▶ _MATERIAL TO PROCESS_:
[Start of Attachment]

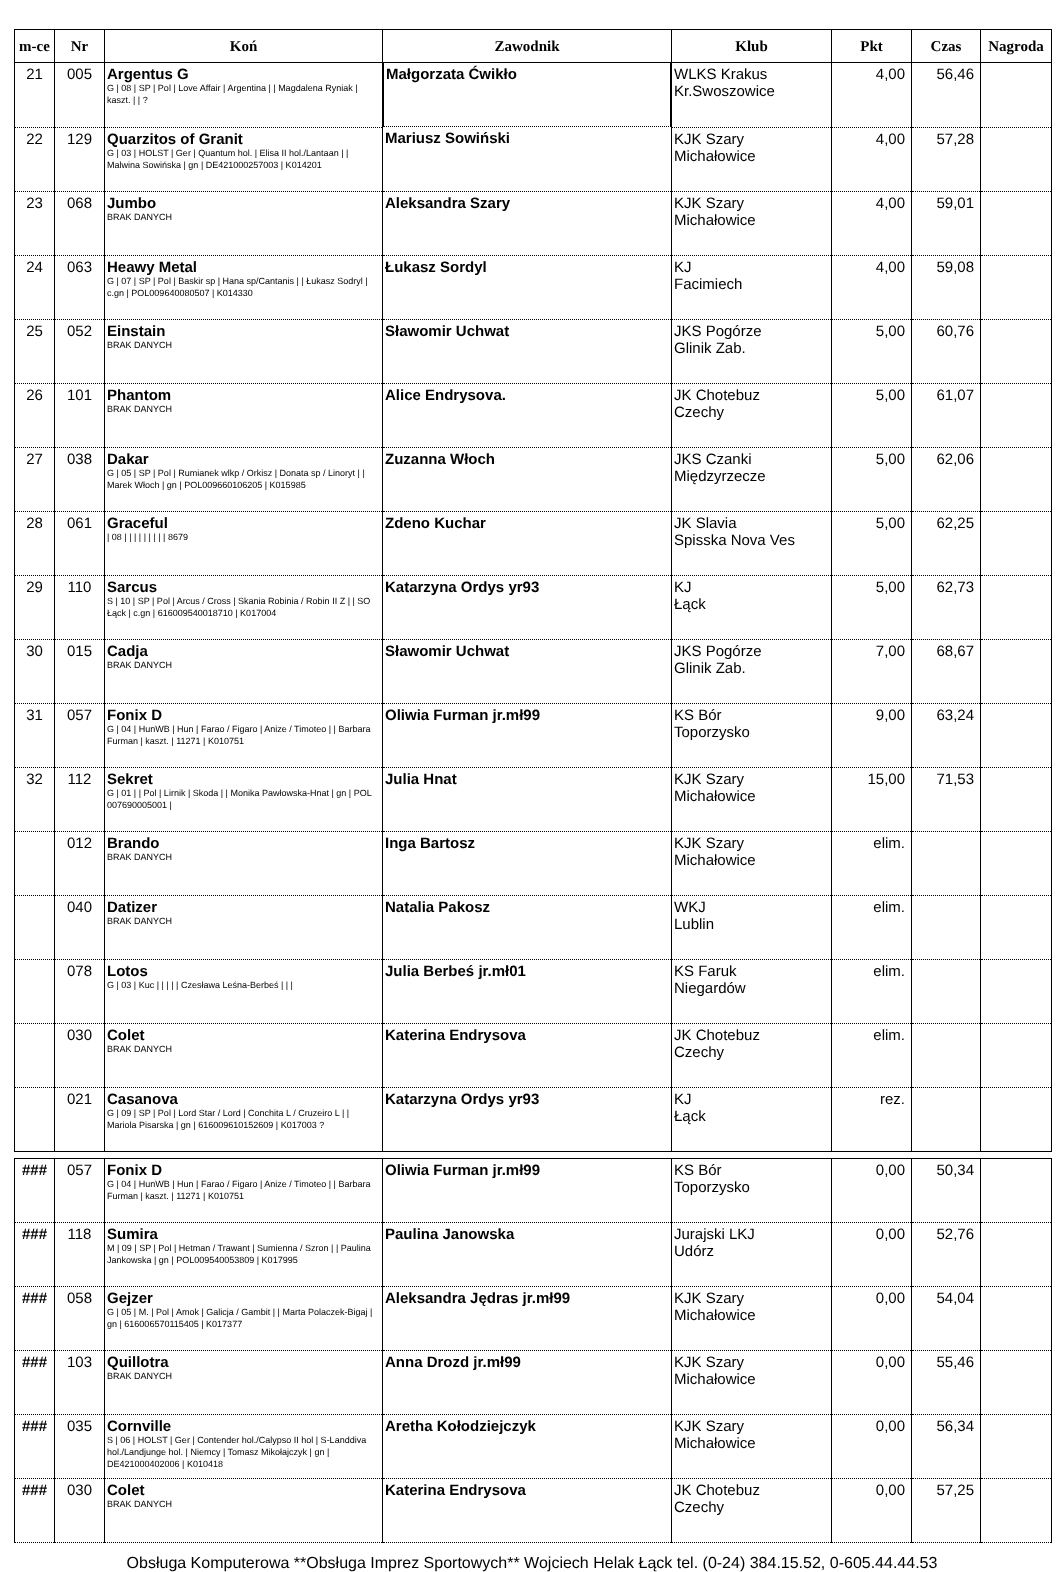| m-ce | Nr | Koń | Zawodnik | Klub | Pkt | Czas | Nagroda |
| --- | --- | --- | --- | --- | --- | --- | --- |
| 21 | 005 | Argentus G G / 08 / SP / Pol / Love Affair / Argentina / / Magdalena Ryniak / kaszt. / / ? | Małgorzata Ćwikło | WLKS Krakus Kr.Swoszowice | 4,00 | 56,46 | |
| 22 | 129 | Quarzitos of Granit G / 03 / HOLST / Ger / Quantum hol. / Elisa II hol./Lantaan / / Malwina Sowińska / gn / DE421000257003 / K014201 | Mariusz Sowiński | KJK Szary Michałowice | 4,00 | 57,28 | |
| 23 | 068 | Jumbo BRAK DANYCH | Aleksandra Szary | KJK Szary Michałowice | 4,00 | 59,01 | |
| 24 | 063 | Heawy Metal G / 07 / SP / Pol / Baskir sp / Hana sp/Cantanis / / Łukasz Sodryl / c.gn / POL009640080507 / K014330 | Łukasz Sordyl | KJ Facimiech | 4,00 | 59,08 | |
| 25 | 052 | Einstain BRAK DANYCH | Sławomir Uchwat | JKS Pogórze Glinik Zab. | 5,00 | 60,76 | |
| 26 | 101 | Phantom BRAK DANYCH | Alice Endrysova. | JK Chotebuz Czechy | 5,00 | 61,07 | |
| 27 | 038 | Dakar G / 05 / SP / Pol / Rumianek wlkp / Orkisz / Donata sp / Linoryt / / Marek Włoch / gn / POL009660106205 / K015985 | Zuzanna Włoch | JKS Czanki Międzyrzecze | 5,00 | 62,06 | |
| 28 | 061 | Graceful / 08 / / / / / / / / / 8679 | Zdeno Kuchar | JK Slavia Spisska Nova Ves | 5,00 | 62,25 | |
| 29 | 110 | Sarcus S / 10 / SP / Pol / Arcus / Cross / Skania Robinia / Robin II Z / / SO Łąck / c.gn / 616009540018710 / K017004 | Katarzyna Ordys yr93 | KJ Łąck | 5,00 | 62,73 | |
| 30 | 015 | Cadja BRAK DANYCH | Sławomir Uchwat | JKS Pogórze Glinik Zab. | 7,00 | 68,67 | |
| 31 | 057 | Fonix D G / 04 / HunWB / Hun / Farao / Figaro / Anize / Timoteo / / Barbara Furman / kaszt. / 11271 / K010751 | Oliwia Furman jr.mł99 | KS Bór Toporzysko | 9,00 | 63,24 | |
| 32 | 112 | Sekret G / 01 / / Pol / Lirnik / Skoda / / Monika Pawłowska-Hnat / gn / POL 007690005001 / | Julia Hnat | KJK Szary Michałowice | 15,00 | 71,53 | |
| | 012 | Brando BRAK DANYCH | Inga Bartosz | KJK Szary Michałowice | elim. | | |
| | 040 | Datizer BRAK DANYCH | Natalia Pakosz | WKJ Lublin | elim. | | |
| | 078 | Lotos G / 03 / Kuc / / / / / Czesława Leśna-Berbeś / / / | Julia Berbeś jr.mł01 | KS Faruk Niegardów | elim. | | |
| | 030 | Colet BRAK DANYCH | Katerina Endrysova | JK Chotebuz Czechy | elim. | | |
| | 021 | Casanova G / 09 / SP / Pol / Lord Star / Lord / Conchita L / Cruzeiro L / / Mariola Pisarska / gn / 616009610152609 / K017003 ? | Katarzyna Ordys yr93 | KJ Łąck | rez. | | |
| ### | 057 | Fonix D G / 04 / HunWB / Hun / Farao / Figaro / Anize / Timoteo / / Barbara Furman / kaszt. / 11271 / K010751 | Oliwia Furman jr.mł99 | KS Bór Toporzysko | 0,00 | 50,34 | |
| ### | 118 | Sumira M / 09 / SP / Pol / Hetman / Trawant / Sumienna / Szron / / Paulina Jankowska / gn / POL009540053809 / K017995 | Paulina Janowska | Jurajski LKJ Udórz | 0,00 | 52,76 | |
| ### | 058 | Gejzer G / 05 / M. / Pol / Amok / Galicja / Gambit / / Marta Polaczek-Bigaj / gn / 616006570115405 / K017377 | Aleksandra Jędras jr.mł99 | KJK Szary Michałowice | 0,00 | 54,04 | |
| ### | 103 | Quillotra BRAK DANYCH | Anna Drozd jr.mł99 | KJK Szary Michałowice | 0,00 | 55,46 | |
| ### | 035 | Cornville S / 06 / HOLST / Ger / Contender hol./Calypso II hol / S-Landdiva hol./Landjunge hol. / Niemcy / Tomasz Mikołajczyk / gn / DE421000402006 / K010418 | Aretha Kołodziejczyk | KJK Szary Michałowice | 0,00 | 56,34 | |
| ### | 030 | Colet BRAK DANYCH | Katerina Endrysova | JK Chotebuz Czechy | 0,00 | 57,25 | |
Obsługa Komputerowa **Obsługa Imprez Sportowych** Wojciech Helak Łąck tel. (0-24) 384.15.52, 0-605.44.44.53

[End of Attachment]

▶ _TRY IT_: Out of the preceding entries, pull each line that contains the word "Aleksandra".

▶ _YOUR SOLUTION_:
| 23 | 068 | Jumbo BRAK DANYCH | Aleksandra Szary | KJK Szary Michałowice | 4,00 | 59,01 | |
| ### | 058 | Gejzer G / 05 / M. / Pol / Amok / Galicja / Gambit / / Marta Polaczek-Bigaj / gn / 616006570115405 / K017377 | Aleksandra Jędras jr.mł99 | KJK Szary Michałowice | 0,00 | 54,04 | |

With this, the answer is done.